Online adaptive workflows necessitate accurate and fast solutions of the Linear Boltzmann Equation (LBE). Through the Continuous Slowing Down Approximation with energy straggling, the Fermi-Eyges approximation and assuming energy separability, the LBE was simplified into two partial differential equations (PDEs): the one-dimensional Fokker-Planck (FPE) and the Fermi-Eyges equations (FEE). The FPE was solved numerically using the discontinuous Galerkin Finite Element Method in energy and the Crank-Nicholson method in depth, correctly modelling heterogeneities. The FEE has an analytical Gaussian solution whose coefficients are determined by depth-wise integrating the transport cross section. To handle lateral heterogeneities a beam-splitting scheme with concentric rings surrounding the original beam was implemented. The beamlet weights, spreads and distances from the central axis were optimized and their number increased with the distance from the central axis. The PDE based methodology allows applying adjoint theory, yielding fast determination of the energy deposited (or other metrics of clinical interest) in a variable region of interest (ROI) due to perturbations (anatomy, beam delivery) without repeated re-calculations.

Results

Sub-second beamlet run times were achieved. An integrated depth dose (IDD) comparison in a homogeneous water tank versus TOPAS Monte Carlo calculations (considered the gold standard) showed good overlap in the Bragg peak and an enhanced IDD in the entrance region compared to Bortfeld’s algorithm due to the modelling of nuclear interactions. Disabling nuclear interactions results in a 3D gamma index (1 mm/1 %) passing rate of 100%. A laterally heterogeneous phantom was also tested, in which two slabs (of ± 400 HU) are placed between 1 and 3 cm in depth in a tank with a base composition of 10 HU. A 3D gamma index (1 mm/1%) resulted in 97.3 % passing rate (Figure 1).
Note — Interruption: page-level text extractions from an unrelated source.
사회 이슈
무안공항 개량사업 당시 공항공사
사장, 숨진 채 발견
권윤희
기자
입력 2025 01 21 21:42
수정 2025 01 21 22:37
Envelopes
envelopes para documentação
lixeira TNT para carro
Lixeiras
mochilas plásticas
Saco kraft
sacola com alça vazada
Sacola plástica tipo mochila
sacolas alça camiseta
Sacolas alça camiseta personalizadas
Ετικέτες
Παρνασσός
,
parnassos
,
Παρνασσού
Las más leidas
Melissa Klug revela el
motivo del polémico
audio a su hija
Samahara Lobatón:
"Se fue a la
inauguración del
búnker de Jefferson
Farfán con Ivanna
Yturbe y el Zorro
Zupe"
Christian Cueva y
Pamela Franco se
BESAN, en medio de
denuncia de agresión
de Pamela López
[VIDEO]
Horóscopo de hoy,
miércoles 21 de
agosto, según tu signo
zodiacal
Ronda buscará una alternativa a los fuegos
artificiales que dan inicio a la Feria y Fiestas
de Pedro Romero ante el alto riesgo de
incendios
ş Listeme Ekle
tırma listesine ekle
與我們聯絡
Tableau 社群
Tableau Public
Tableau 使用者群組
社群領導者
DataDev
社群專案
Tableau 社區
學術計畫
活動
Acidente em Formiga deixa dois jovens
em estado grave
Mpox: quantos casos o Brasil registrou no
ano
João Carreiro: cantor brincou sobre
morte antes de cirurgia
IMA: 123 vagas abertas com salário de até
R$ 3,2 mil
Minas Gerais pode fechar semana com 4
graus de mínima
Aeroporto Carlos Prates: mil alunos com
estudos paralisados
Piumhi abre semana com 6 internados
As perturbations for the adjoint component, slabs of different thickness and positions were placed along the depth of the tank and the energy deposited in the ROI was computed. Near overlap was achieved for medium perturbation ranges (±40 HU) and large HU ranges (±1000 HU) yielded <18% maximal errors (Figure 2).


Conclusion

The adjoint-physics based model provided TOPAS-like accuracy for electromagnetic interactions in sub-second beamlet runtimes with acceptable errors over large HU ranges without requiring expensive re-calculations and typical limitations (distributions shifts, out-of-distribution samples) of deep learning models.